Peter Walker has been #WalkingFromHome whilst writing his latest book – The Miracle Pill: Why A Sedentary World Is Getting It All Wrong.
Here he tells us why moving more is so important for our health and how he’s been upping his steps.
In pre-lockdown times I didn’t normally think too much about walking. I mean, I liked it, and would happily trudge around my part of south-east London, or other places, mainly just to get around and sometimes even for leisure.
But two events, simultaneously, changed that. The first was – obviously – the series of lockdowns that began last March. The second was writing a book about the way everyday physical activity has more or less vanished in the past few decades, and the many consequences this brings.
I’d known the basics about this very normalised pandemic of public health before, but I was amazed to find out just how serious and widespread an issue it is – illness connected to inactive living kills an estimated 100,000 people per year in the UK.
In non-Covid times, I was lucky enough to be gung-ho/experienced/mad enough to feel OK about cycling to and from work five or so days a week, a combined 40 minutes or so of built-into-the-routine exertion that took me well past recommended activity minimums and delivered me to and from the office with a punctuality measurable in individual minutes.

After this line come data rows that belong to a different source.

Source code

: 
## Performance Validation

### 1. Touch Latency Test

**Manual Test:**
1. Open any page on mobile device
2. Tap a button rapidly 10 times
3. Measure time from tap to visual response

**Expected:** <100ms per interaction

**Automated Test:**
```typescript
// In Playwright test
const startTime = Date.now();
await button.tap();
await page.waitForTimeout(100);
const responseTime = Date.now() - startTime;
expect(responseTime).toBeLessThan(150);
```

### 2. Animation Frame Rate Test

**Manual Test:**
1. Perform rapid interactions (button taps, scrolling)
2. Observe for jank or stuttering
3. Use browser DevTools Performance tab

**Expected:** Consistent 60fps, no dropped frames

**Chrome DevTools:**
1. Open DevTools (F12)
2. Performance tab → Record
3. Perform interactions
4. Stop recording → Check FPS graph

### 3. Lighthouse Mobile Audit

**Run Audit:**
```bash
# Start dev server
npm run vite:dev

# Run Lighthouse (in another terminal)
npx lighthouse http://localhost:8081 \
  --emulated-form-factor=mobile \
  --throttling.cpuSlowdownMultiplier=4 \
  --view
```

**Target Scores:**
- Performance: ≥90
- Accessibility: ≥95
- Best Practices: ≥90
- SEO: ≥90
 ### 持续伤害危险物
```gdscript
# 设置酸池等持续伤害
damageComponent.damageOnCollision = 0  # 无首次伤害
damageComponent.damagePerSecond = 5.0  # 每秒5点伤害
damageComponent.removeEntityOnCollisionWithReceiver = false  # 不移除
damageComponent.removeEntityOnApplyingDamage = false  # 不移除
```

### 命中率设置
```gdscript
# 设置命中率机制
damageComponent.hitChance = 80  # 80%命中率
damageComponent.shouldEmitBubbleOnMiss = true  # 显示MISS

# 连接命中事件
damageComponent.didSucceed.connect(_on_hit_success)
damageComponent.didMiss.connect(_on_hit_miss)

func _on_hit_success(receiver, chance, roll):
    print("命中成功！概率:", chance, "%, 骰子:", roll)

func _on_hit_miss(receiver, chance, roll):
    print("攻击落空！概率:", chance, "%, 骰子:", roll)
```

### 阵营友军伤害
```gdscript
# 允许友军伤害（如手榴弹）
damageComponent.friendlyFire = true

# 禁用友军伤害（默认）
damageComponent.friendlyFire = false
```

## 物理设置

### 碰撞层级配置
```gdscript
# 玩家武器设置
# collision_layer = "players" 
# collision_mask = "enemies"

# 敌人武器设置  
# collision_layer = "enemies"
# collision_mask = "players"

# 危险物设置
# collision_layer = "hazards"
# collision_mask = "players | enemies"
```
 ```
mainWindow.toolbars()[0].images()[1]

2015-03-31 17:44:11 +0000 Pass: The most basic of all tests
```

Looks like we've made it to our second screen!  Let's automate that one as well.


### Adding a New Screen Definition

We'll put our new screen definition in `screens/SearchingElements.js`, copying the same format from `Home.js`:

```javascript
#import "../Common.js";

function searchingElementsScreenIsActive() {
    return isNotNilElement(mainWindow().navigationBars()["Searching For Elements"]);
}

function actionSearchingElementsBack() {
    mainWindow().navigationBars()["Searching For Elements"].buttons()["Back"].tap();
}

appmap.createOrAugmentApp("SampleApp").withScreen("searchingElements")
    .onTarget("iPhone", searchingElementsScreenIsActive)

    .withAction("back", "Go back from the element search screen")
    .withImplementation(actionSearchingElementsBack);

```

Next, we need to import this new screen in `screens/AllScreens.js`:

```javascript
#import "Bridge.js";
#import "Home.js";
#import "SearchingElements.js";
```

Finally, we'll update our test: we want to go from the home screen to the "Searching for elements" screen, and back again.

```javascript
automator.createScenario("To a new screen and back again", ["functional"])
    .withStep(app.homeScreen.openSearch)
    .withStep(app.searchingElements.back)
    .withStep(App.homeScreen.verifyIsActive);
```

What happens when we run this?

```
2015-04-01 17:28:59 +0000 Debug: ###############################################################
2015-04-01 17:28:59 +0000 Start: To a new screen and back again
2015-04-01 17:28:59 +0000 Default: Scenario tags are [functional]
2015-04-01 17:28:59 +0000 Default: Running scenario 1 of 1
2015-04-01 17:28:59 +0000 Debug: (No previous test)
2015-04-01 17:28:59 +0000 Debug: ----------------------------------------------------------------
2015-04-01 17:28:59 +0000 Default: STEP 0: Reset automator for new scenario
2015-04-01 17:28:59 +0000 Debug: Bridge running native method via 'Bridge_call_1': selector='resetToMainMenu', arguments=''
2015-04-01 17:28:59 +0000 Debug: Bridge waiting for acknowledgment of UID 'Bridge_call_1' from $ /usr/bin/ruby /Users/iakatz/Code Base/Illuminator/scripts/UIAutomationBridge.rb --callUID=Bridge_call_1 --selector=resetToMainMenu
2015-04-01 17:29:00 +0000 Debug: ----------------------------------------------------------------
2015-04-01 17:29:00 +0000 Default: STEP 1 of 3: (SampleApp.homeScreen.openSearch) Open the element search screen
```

Writing the book coincided with the first lockdown, and things were suddenly different. I was denied most physical activity – in its place was the government’s offering of an hour outside per day for what was very much billed as exercise. Now, exercise does your body just as much good as everyday activity, but it is, necessarily, harder to build into your life, one of the key reasons why overall activity levels actually dropped during lockdown, despite all the joggers and barbell-lifters in parks.